Some children have difficulty adjusting to a new school or new care providers.
Here are some suggestions from the Lutheran School of Lexington.
To help smooth the transition back to school, it is important to get your child comfortable with being away from his/her parents.
Practicing separating and reuniting over the summer will help smooth your child's transition in to the new school year.
Below are a few exercises to practice to prepare your child for separation.
These activities will increase your child's comfort with separating and help them adjust to a new environment. These exercises can be found in the book:
I Break for Meltdowns by Michelle Nichlasen and Barbra O'Neal.
Please understand that these exercises are only suggestions to help your child adjust and relieve some stress or anxiety caused by separating from a parent, especially if your child has not attended a daycare or school environment.
- Decide on a short routine you will do with your child when he/she arrives at school. For example: read a book or work a puzzle for a few minutes then give your child a kiss or a hug and leave. Stick to this routine as long as you need to or until his/her drop-off anxiety decreases. Remember to arrive with enough time to perform the routine. However, some children do much better with a fast drop off and no lingering. For example: give one kiss or hug and leave.

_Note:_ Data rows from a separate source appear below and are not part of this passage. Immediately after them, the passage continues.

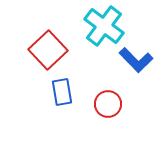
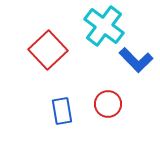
blue rectangle: moved 19 px down
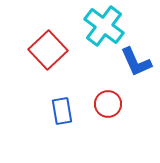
blue L-shape: moved 2 px down; rotated 20 degrees clockwise
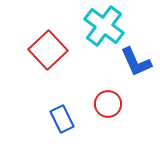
blue rectangle: moved 8 px down; rotated 16 degrees counterclockwise
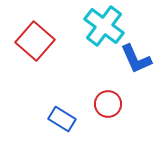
red square: moved 13 px left, 9 px up; rotated 6 degrees counterclockwise
blue L-shape: moved 3 px up
blue rectangle: rotated 32 degrees counterclockwise
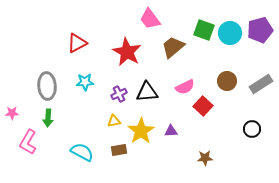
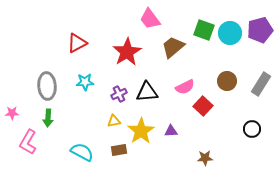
red star: rotated 12 degrees clockwise
gray rectangle: rotated 25 degrees counterclockwise
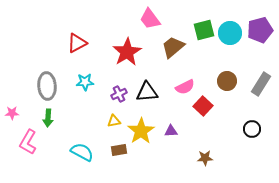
green square: rotated 35 degrees counterclockwise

- Do not look worried or stressed when you leave. When it is time to leave, give your child a kiss and say "I'll see you after the playground," or "I'll pick you up after the end of the day prayer," using a more specific time frame than the end of the day. Smile, wave, and leave. Do not sneak out. If he/she is crying, clinging, and won't let you go, then place them in the arms of a teacher.
- Try a role play drop off scene at home, pick a doorway and pretend it is the door to the classroom, have one parent play the teacher and the other play the parent.
- Review with your child what they should expect. Go through your mini routine all the way through saying goodbye. Knowing what to expect goes a long way.
- Talk about the benefits of school to your child. On the way to school if your child is pleading with you to stay home, it can be helpful to list all the things you need to do that day, or explain the benefits to staying at school.
- Children are resilient. Remember as sad as your child looks when you drop them off, most children snap back to a good mood just minutes after you leave.
- Help your child with play dates. If you will be transitioning your child to a new school, try to set up some play dates with a fellow classmate. Familiarity with a few friends will help your child feel more comfortable. Play dates are another opportunity to practice separating and reuniting.
- School Routine: Talk to your child about what will happen during their day, and review their daily schedule.
- Refrain from reentering the room or peeking in the windows. It causes more stress when your child sees you but is unable to go to you.